==== Given records ====

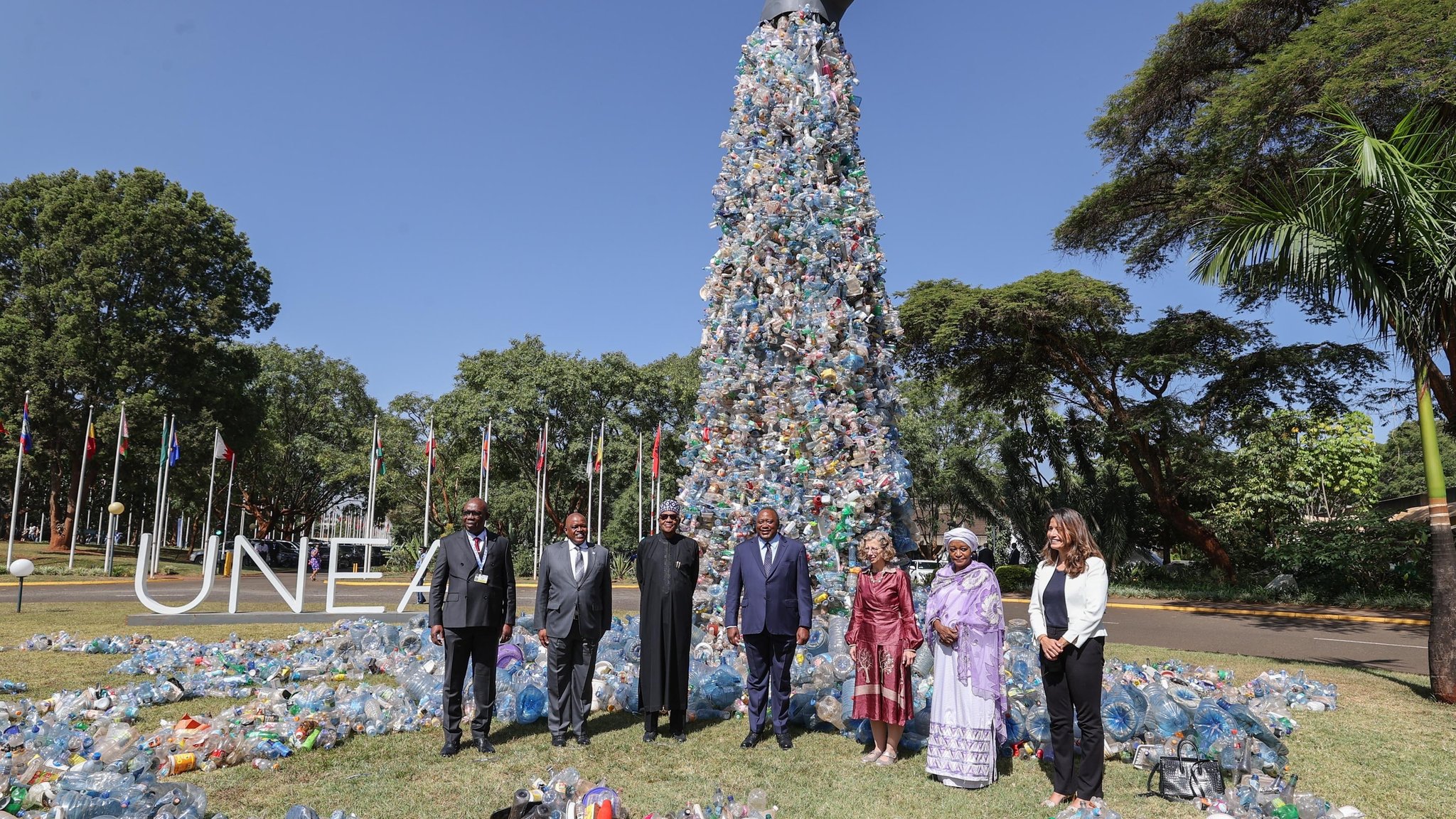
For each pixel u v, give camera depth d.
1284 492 23.86
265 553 34.97
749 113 8.59
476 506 5.59
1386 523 20.45
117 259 32.22
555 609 5.60
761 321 7.99
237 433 35.59
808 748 5.53
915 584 7.56
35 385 30.05
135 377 31.58
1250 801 4.34
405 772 4.90
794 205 8.00
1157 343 23.55
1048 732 5.38
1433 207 7.19
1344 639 13.22
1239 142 15.11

====

Your objective = Nothing but the lines from the one containing "749 113 8.59" through the end of the material should appear; please return them exactly.

Answer area =
749 113 8.59
476 506 5.59
1386 523 20.45
117 259 32.22
555 609 5.60
761 321 7.99
237 433 35.59
808 748 5.53
915 584 7.56
35 385 30.05
135 377 31.58
1250 801 4.34
405 772 4.90
794 205 8.00
1157 343 23.55
1048 732 5.38
1433 207 7.19
1344 639 13.22
1239 142 15.11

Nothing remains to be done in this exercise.